Las tramas de los diversos capítulos, numerados de acuerdo con la sucesión de Fibonacci (1, 2, 3, 5, 8, 13, 21… hasta llegar a 2584), implican lo que parece ser el ethos krasznahorkiano: la paciencia. Ninguna gran obra, ningún objeto capaz de ofrecer la experiencia estética, nace del apresuramiento y la inmediatez, parece decirnos cuando describe, por ejemplo, el proceso de reconstrucción del Santuario de Ise. Aquí podría ubicarse el núcleo político de la obra del húngaro, al margen de su sospechoso pesimismo.
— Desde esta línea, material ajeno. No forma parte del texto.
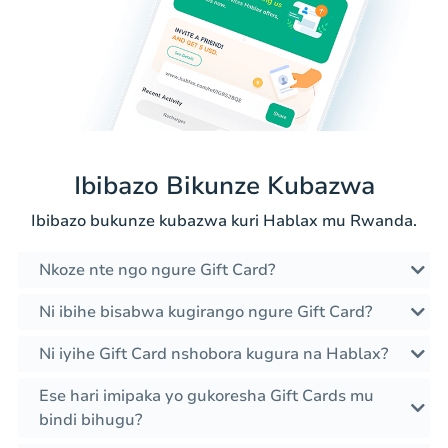
Ibibazo Bikunze Kubazwa
Ibibazo bukunze kubazwa kuri Hablax mu Rwanda.
Nkoze nte ngo ngure Gift Card?
Ni ibihe bisabwa kugirango ngure Gift Card?
Ni iyihe Gift Card nshobora kugura na Hablax?
Ese hari imipaka yo gukoresha Gift Cards mu
bindi bihugu?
En la reivindicación del gran arte hay una apuesta de futuro, como ha visto Alain Badiou en sus Cinco tesis sobre Wagner (2010): una nueva grandeza, desvinculada de la idea de totalidad, que Krasznahorkai encuentra en lugares y circunstancias diversos, no sólo en un aria de Bach sino también en la instalación de Mario Merz que aparece en Guerra y guerra. Finalmente, cuando el hombre crea formas nuevas y revolucionarias basadas en la capacidad de experimentar de una manera intensa la tradición más sublime, crea hasta un nuevo sistema de formas mediante una sensibilidad cultivada, una intuición singular y una concentración genial y eleva así la existencia humana, la eleva toda, la coloca en un plano muy alto.